Drei neue Angeklagte in Ungarn zu A4-Flüchtlingsdrama

Dienstag, 03. Oktober 2017 | 11:08 Uhr

Im Zusammenhang mit dem Flüchtlingsdrama auf der Ostautobahn (A4) bei Parndorf, bei dem vor zwei Jahren 71 Flüchtlinge in einem Lkw erstickt sind, ist gegen drei weitere Männer Anklage wegen Menschenschmuggels erhoben worden. Das sagte der zuständige Staatsanwalt in der südungarischen Stadt Kecskemet, Gabor Schmidt, am Dienstag der APA.

Bei den Beschuldigten handelt sich um einen Afghanen (26) und zwei Bulgaren (34 und 33). Diese Anklageerhebung sei eng verbunden mit der Parndorf-Strafsache, erklärte Schmidt. Deswegen habe die Staatsanwaltschaft beantragt, die Causa in das Strafverfahren um den Tod der 71 Flüchtlinge einzubeziehen.

Von den drei Beschuldigten sind zwei noch flüchtig. In U-Haft befindet sich der 34-jährige Bulgare. Der Mann, gegen den ein internationaler Haftbefehl bestand, wurde in Bulgarien gefasst und am 28. August den ungarischen Behörden übergaben.

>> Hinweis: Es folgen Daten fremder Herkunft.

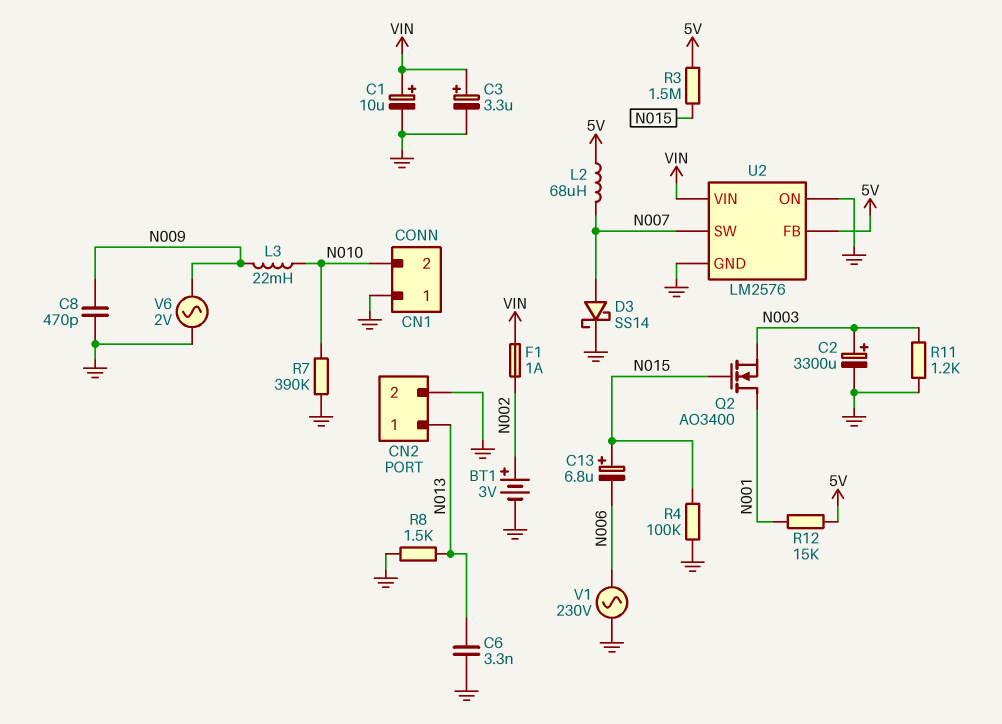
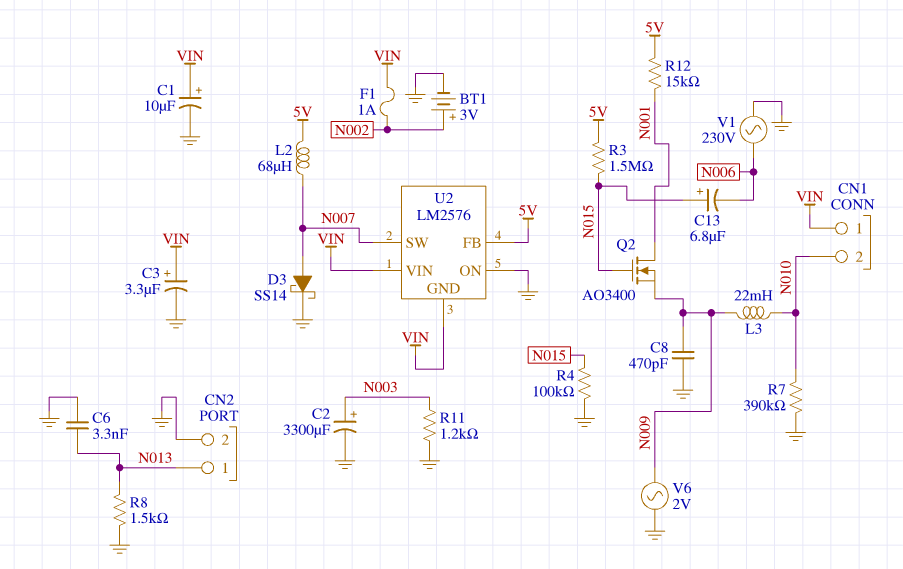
CN1 pin 1: GND -> VIN
Q2: NMOS AO3400 (G N015, D N001, S N003) -> NMOS AO3400 (G N015, D N001, S N009)
U2 pin GND: GND -> VIN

Der Afghane sei in der Schlepperorganisation auf der oberen Stufe der Hierarchie und damit über dem afghanischen Hauptangeklagten im Parndorf-Prozess gestanden. Der Hauptangeklagte gilt als Leiter der ungarischen Gruppe der Schlepperorganisation. Der flüchtige Afghane hat nach Erkenntnissen der Behörden von Mai bis 27. August 2015 systematisch und gegen Entgelt Schleusungen von Flüchtlingen von Serbien nach Ungarn und weiter nach Österreich und Deutschland organisiert. Er sei auch bei der Schleppung der 71 Migranten in einem Kühl-Lkw einer der Organisatoren gewesen, werde aber nicht des vorsätzlichen Mordes angeklagt, hieß es.

Der Afghane stand laut Staatsanwaltschaft in regelmäßigem Kontakt zu einem pakistanischen Schlepper, der in Serbien agierte und für den Transport der Migranten an die serbisch-ungarische Grenze und die Organisierung des illegalen Grenzübertrittes verantwortlich war. Der Angeklagte habe auch persönlich und telefonisch Weisungen an den afghanischen Hauptangeklagten des Parndorf-Prozesses erteilt, damit die Schleppungen reibungslos abliefen und war den Angaben zufolge an der Anwerbung von Flüchtlingen beteiligt. Damit habe er mindestens 300.000 Euro verdient.

Dem inhaftierten 34-jährigen Bulgaren wird vorgeworfen, im Juni 2015 im Auftrag der Chefs der Organisation gegen Entgelt drei Fahrer aus Bulgarien nach Ungarn gebracht zu haben. Zwei von ihnen habe er zu illegalen Flüchtlingstransporten nach Westeuropa überreden könnten. Der 34-Jährige fungierte bei diesen Transporten als Begleitfahrer. Als einer der Schlepper gefasst wurde, setzte sich der 34-Jährige nach Bulgarien ab.

Seinem 33-jährigen Landsmann werden Schleppungen zur Last gelegt. Er soll am 22. August 2015 – also nur wenige Tage vor dem Tod der 71 Flüchtlinge – in einem geschlossen Fahrzeug 40 illegale Migranten von Kecskemet nach Deutschland geschmuggelt haben. Dafür seien ihm 3.500 Euro versprochen worden.

Gegen den 33-Jährigen und den als Drahtzieher geltenden Afghanen wurden Haftbefehle erlassen. Alle drei Beschuldigten wird Menschenschmuggel im Rahmen einer kriminellen Vereinigung zur Last gelegt. Der Afghane und der 34-jährige Bulgare hätten dieses Verbrechen gewerbsmäßig begangen. Darüber hinaus wird ihnen das Quälen der geschleppten Menschen vorgeworfen.